Some hypotheses. . .
In my experience, Unique is just too doggone slow a powder for the .45ACP. I've had a lot of incomplete burning and when used with conventional grease-groove lubes on cast bullets, a lot of greasy granules clogging up the works of a 1911.
Bullseye was the official GI powder back in the day, and I've found it to be MUCH cleaner in duty caliber and pocket auto rounds. My thought with regards to a direct impingement gun is that the burn of Bullseye will be complete or at least more complete by the time the bullet gets to the gas port, and this may reduce flame-cutting off the base of the bullet at the intersection of the port.
You might also consider reducing your hardness to about 9-10 BHN. I've been switching to tumble lube mold designs to simplify production, and was getting lead streaks with 45/45/10 lube using alloys in your 12-14 BHN range.

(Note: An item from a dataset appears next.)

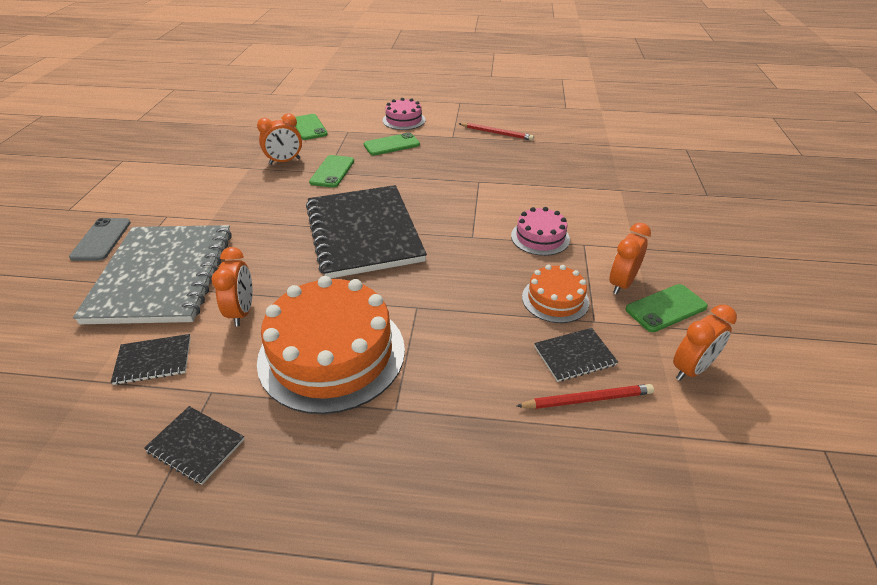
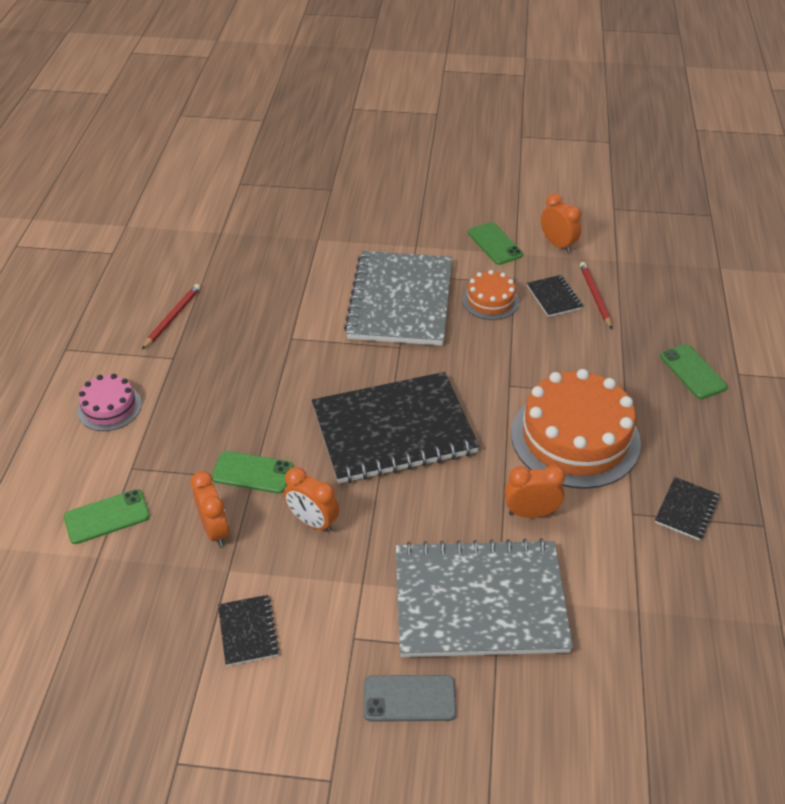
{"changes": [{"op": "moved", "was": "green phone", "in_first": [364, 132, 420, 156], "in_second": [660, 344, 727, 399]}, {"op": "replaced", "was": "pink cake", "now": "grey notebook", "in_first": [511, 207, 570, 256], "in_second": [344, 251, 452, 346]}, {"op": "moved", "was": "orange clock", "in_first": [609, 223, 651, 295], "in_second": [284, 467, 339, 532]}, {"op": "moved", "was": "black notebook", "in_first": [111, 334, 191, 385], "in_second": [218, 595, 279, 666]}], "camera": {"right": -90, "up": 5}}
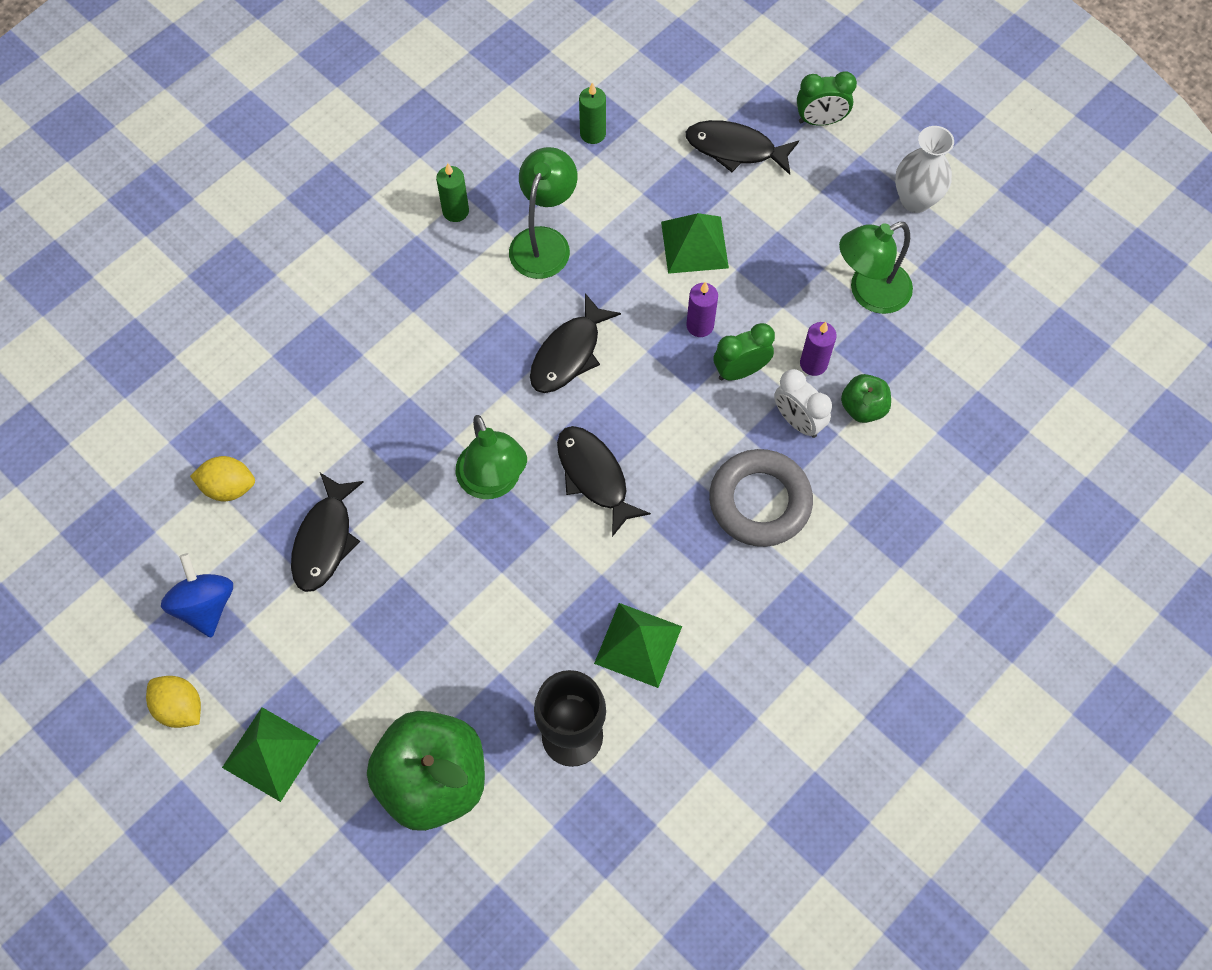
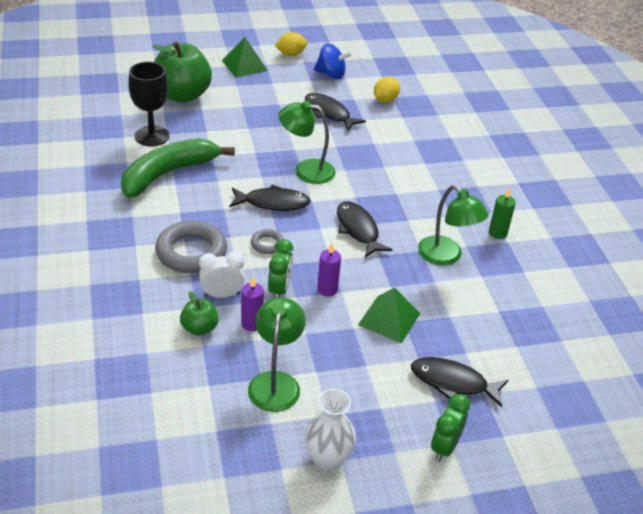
{"changes": [{"op": "removed", "was": "green candle", "in_first": [579, 82, 606, 144]}, {"op": "turned", "was": "black fish", "in_first": [686, 120, 799, 175], "in_second": [411, 357, 508, 407], "clockwise": -120}, {"op": "replaced", "was": "green pyramid", "now": "green banana", "in_first": [594, 603, 682, 688], "in_second": [121, 138, 235, 198]}, {"op": "added", "now": "grey ring", "in_second": [251, 229, 284, 254]}], "camera": {"right": 120, "up": -25}}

Thus far, going softer has helped bore sealing.
Atfsux is also in the right zone with using a correct "lube": What the DI system of the AR actually needs is a combined cleaner/lubricant that keeps fouling inside the bolt carrier dissolved and fluid so that the reciprocating parts can push it out of the way and keep running. I got to witness a good example of this when another agency was renting the bay next to us for their training. They had designated training rifles (5.56) that weren't being deployed in the field, and their "maintenance" practice was to pull the bolt carrier groups out, hose them down with Break Free CLP, and put them back in. A few shots into the gas escape holes in the side of the carrier works wonders. This prevents the "baby diamonds" carbon build up inside the carrier that many can spend hours with specialty scrapers trying to remove. Run the bolt group wet, wet, WET and it pretty much just wipes off with rags and patches. If you're getting lead vapors in addition to carbon, this will at least make it harder for the condensing lead to adhere to anything.